• Data records
'''
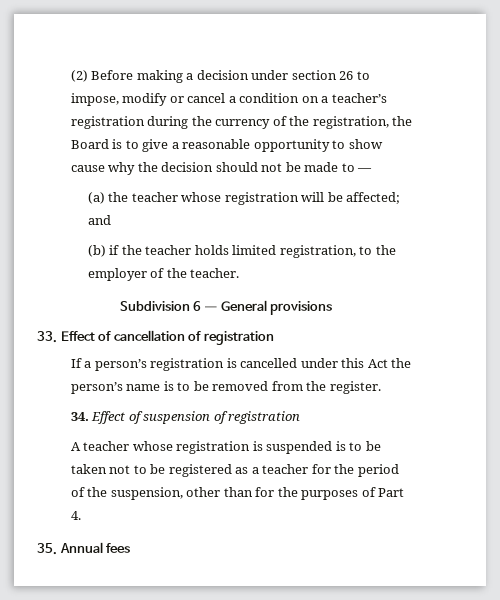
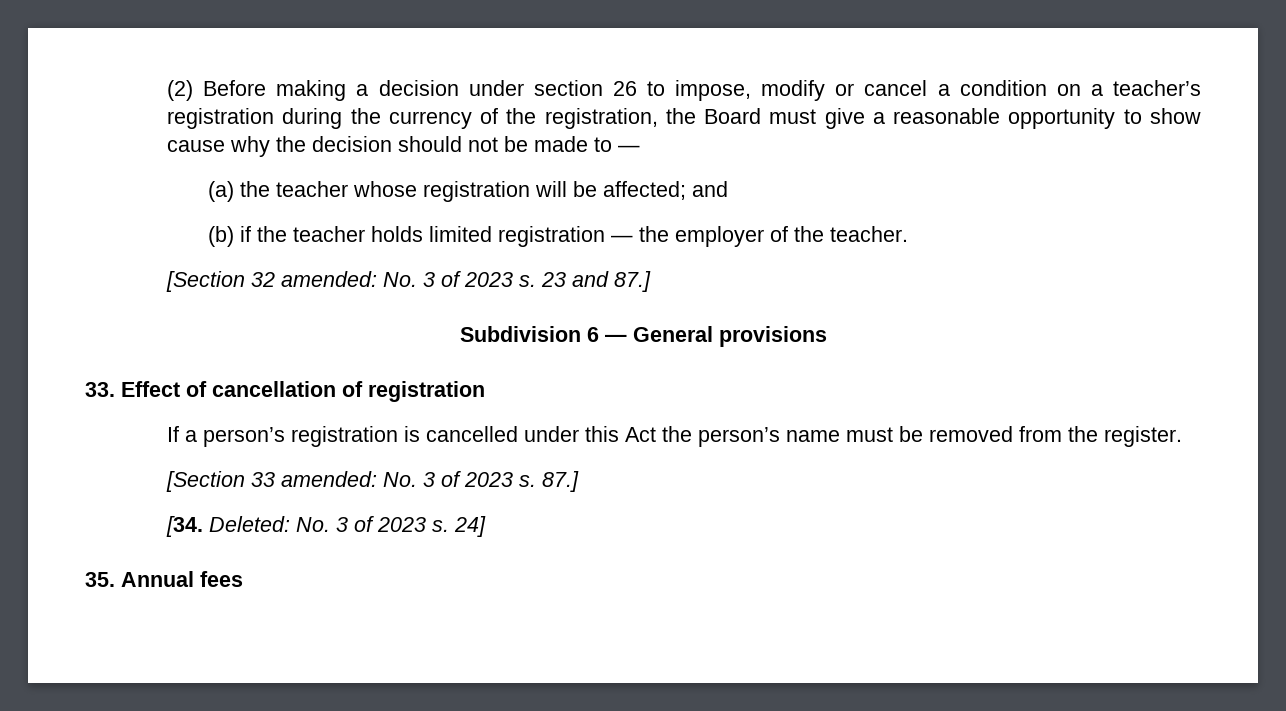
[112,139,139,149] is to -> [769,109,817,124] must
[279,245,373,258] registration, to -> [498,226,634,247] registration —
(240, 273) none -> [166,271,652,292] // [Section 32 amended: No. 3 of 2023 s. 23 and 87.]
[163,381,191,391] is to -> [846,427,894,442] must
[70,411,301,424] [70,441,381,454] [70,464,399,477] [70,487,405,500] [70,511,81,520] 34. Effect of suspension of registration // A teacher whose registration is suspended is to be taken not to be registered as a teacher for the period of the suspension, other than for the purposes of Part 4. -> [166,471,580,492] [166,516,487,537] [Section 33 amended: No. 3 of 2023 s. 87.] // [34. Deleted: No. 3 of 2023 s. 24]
'''
Only the lines from the one containing "(240, 273) none" through the last line above belong in your answer. Retype them exactly.

• Exercise solution
(240, 273) none -> [166,271,652,292] // [Section 32 amended: No. 3 of 2023 s. 23 and 87.]
[163,381,191,391] is to -> [846,427,894,442] must
[70,411,301,424] [70,441,381,454] [70,464,399,477] [70,487,405,500] [70,511,81,520] 34. Effect of suspension of registration // A teacher whose registration is suspended is to be taken not to be registered as a teacher for the period of the suspension, other than for the purposes of Part 4. -> [166,471,580,492] [166,516,487,537] [Section 33 amended: No. 3 of 2023 s. 87.] // [34. Deleted: No. 3 of 2023 s. 24]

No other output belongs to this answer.